Given records: Begin

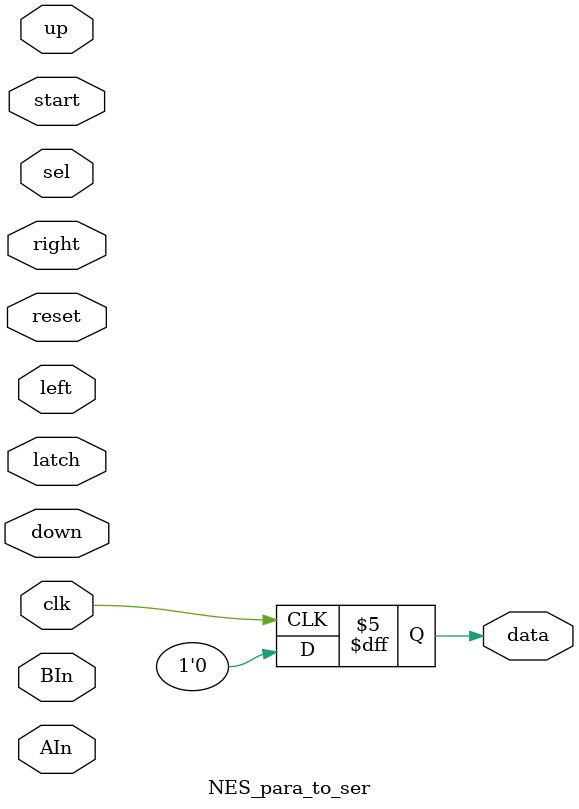
<source format=sv>
module NES_para_to_ser(
					input logic clk,
					input logic latch,
					output logic data,
					
					input logic AIn,
					input logic BIn,
					input logic sel,
					input logic start,
					input logic up,
					input logic down,
					input logic left,
					input logic right,
					
					input logic reset);
					
	logic [7:0] data_q;
		
	always_ff @ (posedge latch, negedge reset) begin
		if (!reset) data_q = 8'b11111111;
		else begin
			data_q[0] = AIn;
			data_q[1] = BIn;
			data_q[2] = sel;
			data_q[3] = start;
			data_q[4] = up;
			data_q[5] = down;
			data_q[6] = left;
			data_q[7] = right;
		end
	end
	
	always_ff @ (posedge clk) begin
		data_q = data_q << 1;
		data = data_q[0];
	end

	

endmodule
</source>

Given records: End

Exercise instructions >> The records above need to be printed in full and exactly, without any of the pictures.

Task answer >>
<source format=sv>
module NES_para_to_ser(
					input logic clk,
					input logic latch,
					output logic data,
					
					input logic AIn,
					input logic BIn,
					input logic sel,
					input logic start,
					input logic up,
					input logic down,
					input logic left,
					input logic right,
					
					input logic reset);
					
	logic [7:0] data_q;
		
	always_ff @ (posedge latch, negedge reset) begin
		if (!reset) data_q = 8'b11111111;
		else begin
			data_q[0] = AIn;
			data_q[1] = BIn;
			data_q[2] = sel;
			data_q[3] = start;
			data_q[4] = up;
			data_q[5] = down;
			data_q[6] = left;
			data_q[7] = right;
		end
	end
	
	always_ff @ (posedge clk) begin
		data_q = data_q << 1;
		data = data_q[0];
	end

	

endmodule
</source>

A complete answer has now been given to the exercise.